━━━ GECITEERDE PASSAGE ━━━
Daarmee bevinden zij zich op glad ijs. Het ligt voor Nederland niet voor de hand om deze kant op te bewegen. Compenseren elders door bijvoorbeeld bosaanplant zeker niet. Ook het begrip ‘nearby’ uit de EPBD IV zal discussie opleveren. Wanneer een energiesysteem nog bij een gebouw hoort, is niet helemaal duidelijk. Vlakbij een gebouw is een breed begrip. Daarom kan dit als een verdienste van de ontwikkelaar of eigenaar worden gezien.

Harmonisatie met andere duurzaamheidsrapportages

Het energiegebruik en de CO2-emissie komen in alle duurzaamheidsrapportages terug. Dat kunnen marktinitiatieven of Europese standaarden zijn. Zo verwijst de EU Taxonomie naar de beste gebouwen gedefinieerd in labelklassen en is CO2-rapportage een verplicht onderdeel van de CSRD (Corporate Sustainability Reporting Detective). Omdat doelen soms verschillen is een 100% aansluiting niet haalbaar. Het is daarbij steeds zaak om scherp te zijn op wat er wordt bedoeld: welke emissiefactoren, wel of geen offsetting, gebouw- of gebruiksenergie, wel of geen eigen opwek etc. Een adviseur en IT-partijen die dashboards aanbieden kunnen voor de goede omrekening en optelling van deze datapunten zorgen.

Wat wordt het energielabel van een ZEB?
━━━ GEËXTRAHEERDE GEGEVENS ━━━
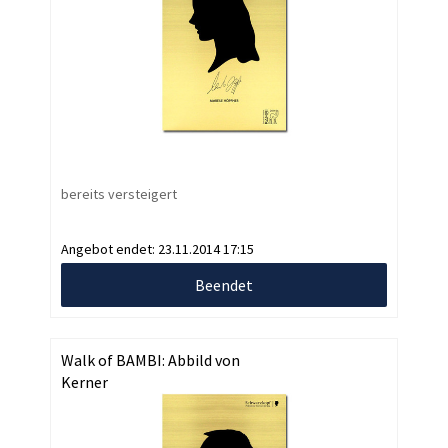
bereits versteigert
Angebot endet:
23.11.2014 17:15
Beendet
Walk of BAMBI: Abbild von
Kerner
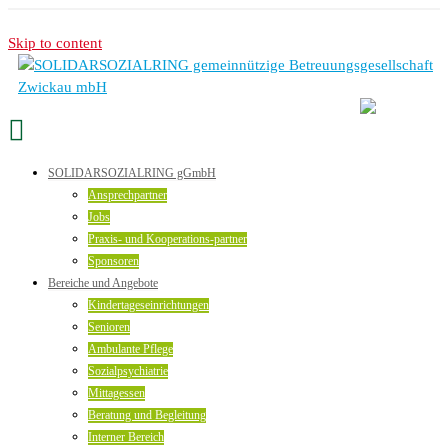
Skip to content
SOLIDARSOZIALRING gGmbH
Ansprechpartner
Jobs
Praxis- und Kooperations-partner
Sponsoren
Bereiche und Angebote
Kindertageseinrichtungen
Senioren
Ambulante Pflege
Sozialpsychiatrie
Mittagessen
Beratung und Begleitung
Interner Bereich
━━━
━━━ GEËXTRAHEERDE GEGEVENS ━━━
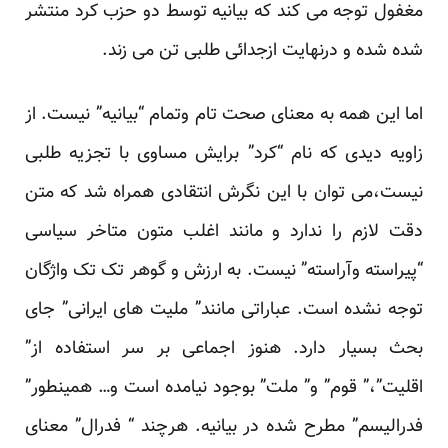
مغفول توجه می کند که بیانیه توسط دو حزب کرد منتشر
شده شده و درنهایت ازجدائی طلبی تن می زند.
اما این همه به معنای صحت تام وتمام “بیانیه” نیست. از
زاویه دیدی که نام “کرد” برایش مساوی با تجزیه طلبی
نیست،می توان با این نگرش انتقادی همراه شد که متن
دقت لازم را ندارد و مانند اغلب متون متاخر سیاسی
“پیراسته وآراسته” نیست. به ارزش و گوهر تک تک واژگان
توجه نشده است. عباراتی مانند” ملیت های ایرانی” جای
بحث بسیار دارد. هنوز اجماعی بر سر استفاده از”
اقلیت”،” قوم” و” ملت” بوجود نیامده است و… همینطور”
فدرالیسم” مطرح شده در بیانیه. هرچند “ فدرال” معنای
━━━
TOEPASSINGSOPDRACHTEN:
a: Neem uit de geciteerde passage letterlijk het gedeelte over dat begint bij "Daarmee bevinden zij" en loopt tot en met "eigenaar worden gezien.".
b: Leg in één tot drie zinnen uit waarom een volledige aansluiting tussen duurzaamheidsrapportages volgens de geciteerde passage niet haalbaar is.

GENUMMERDE ANTWOORDEN:
a:
Daarmee bevinden zij zich op glad ijs. Het ligt voor Nederland niet voor de hand om deze kant op te bewegen. Compenseren elders door bijvoorbeeld bosaanplant zeker niet. Ook het begrip ‘nearby’ uit de EPBD IV zal discussie opleveren. Wanneer een energiesysteem nog bij een gebouw hoort, is niet helemaal duidelijk. Vlakbij een gebouw is een breed begrip. Daarom kan dit als een verdienste van de ontwikkelaar of eigenaar worden gezien.

b: Een aansluiting van 100% tussen de verschillende duurzaamheidsrapportages is niet haalbaar, omdat hun doelen soms verschillen.